AFTER KENNIT LEFT HIS DECKS, SILENCE FLOWED IN AND FILLED
him. It was a silence not of the ears but of the heart. There were other noises in the world: the questioning cries of the crew inside his battened-down holds, the trumpeting of the serpents, the rising winds, the small sounds of a stern line being released, the crackling of flames conversing with one another. He swung free suddenly in a gust of wind. No one was on the wheel to check his motion as the building storm pushed against his venom-tattered sails. There was a sudden whoosh and a blast of heat as the fire suddenly ran up his rigging. More surefooted than ever sailor had been, the flames fanned out, devouring canvas and licking at wood.

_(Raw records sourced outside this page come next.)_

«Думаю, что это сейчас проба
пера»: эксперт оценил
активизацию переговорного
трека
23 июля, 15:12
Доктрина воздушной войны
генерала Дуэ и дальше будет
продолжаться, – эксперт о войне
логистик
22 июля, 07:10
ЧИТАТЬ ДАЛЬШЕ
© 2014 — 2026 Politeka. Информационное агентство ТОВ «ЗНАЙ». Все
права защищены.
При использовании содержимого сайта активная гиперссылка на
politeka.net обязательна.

He would have to be patient for a time. It would take time to spread. Wizardwood did not kindle easily, but once it took flame, the fire was near unquenchable. The other wood of his house and his rigging would burn first, but eventually the wizardwood would ignite. Patience. He had learned patience well. He could wait. The only distraction from his patience was his crew. Those inside his hold were hammering on the hatch covers now. No doubt they felt him drifting; perhaps they smelled the smoke.

Resolutely he turned his mind to more important things. His boy was a man now. Kennit had grown well. He was tall now, from the direction of his voice. And strong. The grip of his hands on the railing had been a man’s firm grip. Paragon shook his head in loving pride. He had succeeded. The sacrifice had not been in vain. Kennit had grown to be the man they had always dreamed he would be. Amazing, how the sound of his voice and the touch of his hand, even his scent on the breeze had brought it all back. All the things he had lost sight of Kennit had returned to him. And the sound of his voice saying “Paragon” had erased all the imagined slights and hoarded transgressions that had allowed the ship to be angry with him. Angry with him? The very thought now seemed foolish. Angry with the only one who had ever loved him wholeheartedly. That made no sense. Yes, Paragon had sacrificed for him, but what else could he have done? Someone had to set Kennit free. And he had. He had succeeded, and his boy would reign as King of the Pirate Isles. And someday, just as Kennit and he had planned, he would have a son and name him Paragon. Someday there would be a Paragon Ludluck who was loved and cherished. Perhaps there already was! Paragon wished desperately now that he had thought to ask Kennit if he had a son yet. It would have been comforting to know that the child they had imagined was real.